▶ _TASK TO CARRY OUT_: Please copy the data from its start down to the line containing "ACCEPT COOKIES", both ends included, swapping "Market Size" for "Market Value" and leaving everything else unchanged. Leave the pictures out of the answer.

"""

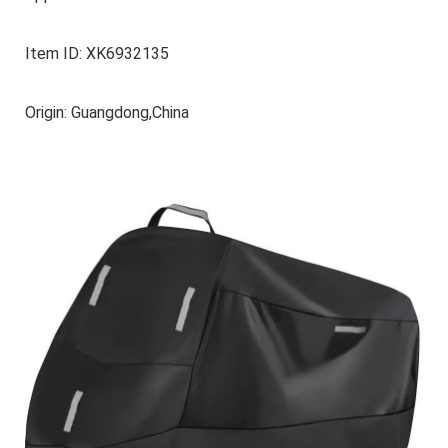
Item ID: XK6932135
Origin: Guangdong,China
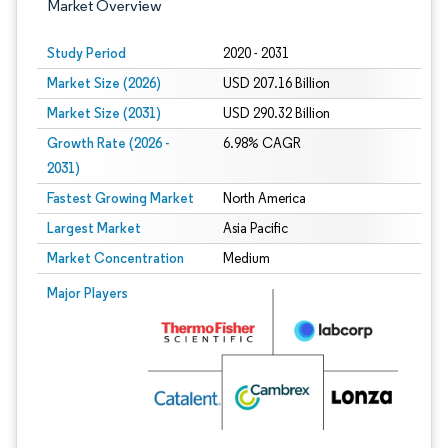
Market Overview
Study Period
2020 - 2031
Market Size (2026)
USD 207.16 Billion
Market Size (2031)
USD 290.32 Billion
Growth Rate (2026 -
6.98% CAGR
2031)
Fastest Growing Market
North America
Largest Market
Asia Pacific
Market Concentration
Medium
Image © Mordor Intelligence. Reuse requires attribution under CC BY 4.0.
Major Players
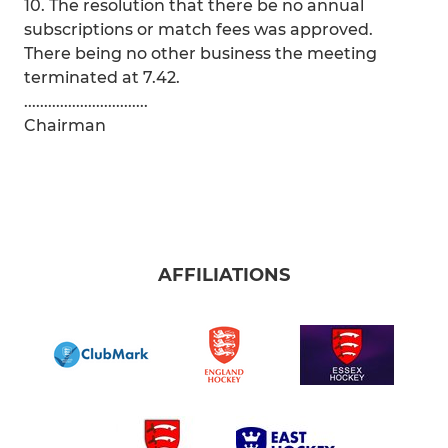
10. The resolution that there be no annual
subscriptions or match fees was approved.
There being no other business the meeting
terminated at 7.42.
...............................
Chairman
AFFILIATIONS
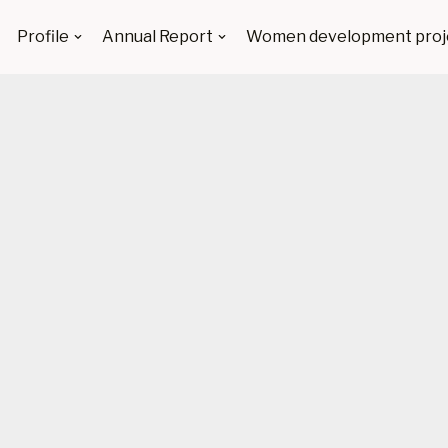
Profile
Annual Report
Women development proj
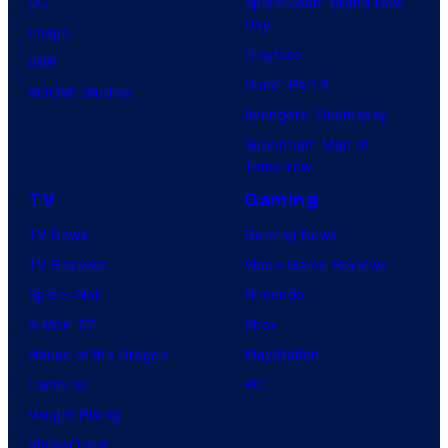
DC
Spider-Man: Brand New
Day
Image
Clayface
IDW
Dune: Part 3
BOOM! Studios
Avengers: Doomsday
Superman: Man of
Tomorrow
TV
Gaming
TV News
Gaming News
TV Reviews
Video Game Reviews
Spider-Noir
Nintendo
X-Men ’97
Xbox
House of the Dragon
PlayStation
Lanterns
PC
Vought Rising
VisionQuest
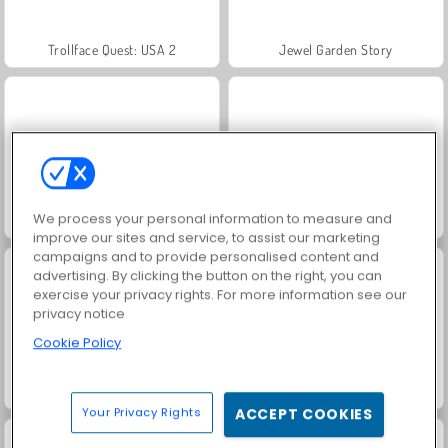
Trollface Quest: USA 2
Jewel Garden Story
We process your personal information to measure and
Masha and the Bear: Meadows
Royal Story
improve our sites and service, to assist our marketing
campaigns and to provide personalised content and
advertising. By clicking the button on the right, you can
exercise your privacy rights. For more information see our
privacy notice
Cookie Policy
Scala 40
Let's Fish!
Your Privacy Rights
ACCEPT COOKIES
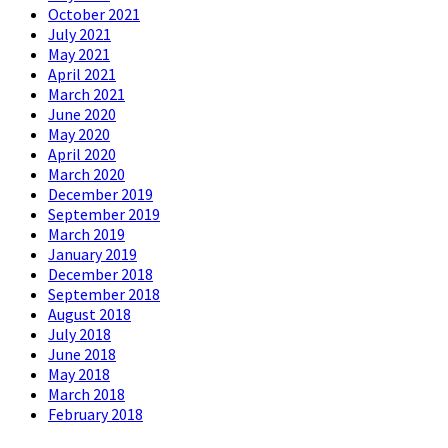
October 2021
July 2021
May 2021
April 2021
March 2021
June 2020
May 2020
April 2020
March 2020
December 2019
September 2019
March 2019
January 2019
December 2018
September 2018
August 2018
July 2018
June 2018
May 2018
March 2018
February 2018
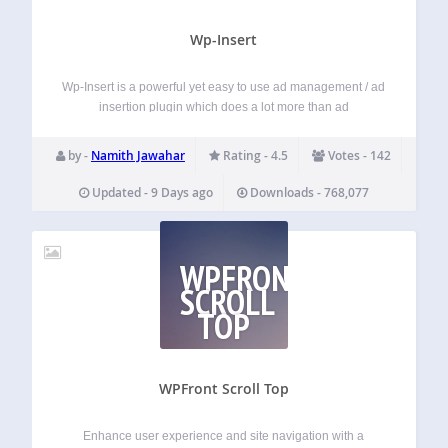
Wp-Insert
Wp-Insert is a powerful yet easy to use ad management / ad
insertion plugin which does a lot more than ad
management and insertion. Ad code from any network —
AdSense, iframes, JavaScript snippets or plain HTML — is
by -
Namith Jawahar
Rating - 4.5
Votes - 142
inserted…
Updated - 9 Days ago
Downloads - 768,077
WPFRONT
SCROLL
TOP
WPFront Scroll Top
Enhance user experience and site navigation with a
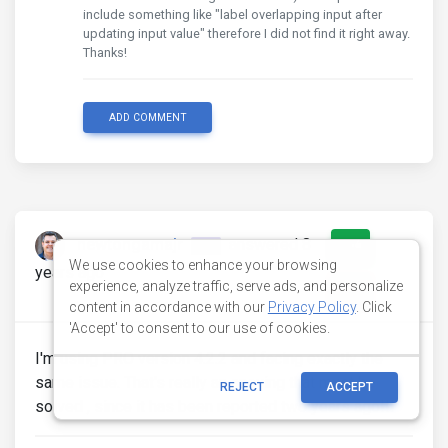
include something like "label overlapping input after
updating input value" therefore I did not find it right away.
Thanks!
ADD COMMENT
newtongamajr
answered 8
0
pro
We use cookies to enhance your browsing
years ago
experience, analyze traffic, serve ads, and personalize
0
content in accordance with our
Privacy Policy
. Click
'Accept' to consent to our use of cookies.
I'm using PRO version 4.2.2 and facing exactly the
same issue. That's really an anoying that must be
REJECT
ACCEPT
solved , since it has been reported two years ago!!!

"""

▶ _RESULT BELOW_:
Item ID: XK6932135
Origin: Guangdong,China
Market Overview
Study Period
2020 - 2031
Market Value (2026)
USD 207.16 Billion
Market Value (2031)
USD 290.32 Billion
Growth Rate (2026 -
6.98% CAGR
2031)
Fastest Growing Market
North America
Largest Market
Asia Pacific
Market Concentration
Medium
Image © Mordor Intelligence. Reuse requires attribution under CC BY 4.0.
Major Players
10. The resolution that there be no annual
subscriptions or match fees was approved.
There being no other business the meeting
terminated at 7.42.
...............................
Chairman
AFFILIATIONS
Profile
Annual Report
Women development proj
DC
Spider-Man: Brand New
Day
Image
Clayface
IDW
Dune: Part 3
BOOM! Studios
Avengers: Doomsday
Superman: Man of
Tomorrow
TV
Gaming
TV News
Gaming News
TV Reviews
Video Game Reviews
Spider-Noir
Nintendo
X-Men ’97
Xbox
House of the Dragon
PlayStation
Lanterns
PC
Vought Rising
VisionQuest
Trollface Quest: USA 2
Jewel Garden Story
We process your personal information to measure and
Masha and the Bear: Meadows
Royal Story
improve our sites and service, to assist our marketing
campaigns and to provide personalised content and
advertising. By clicking the button on the right, you can
exercise your privacy rights. For more information see our
privacy notice
Cookie Policy
Scala 40
Let's Fish!
Your Privacy Rights
ACCEPT COOKIES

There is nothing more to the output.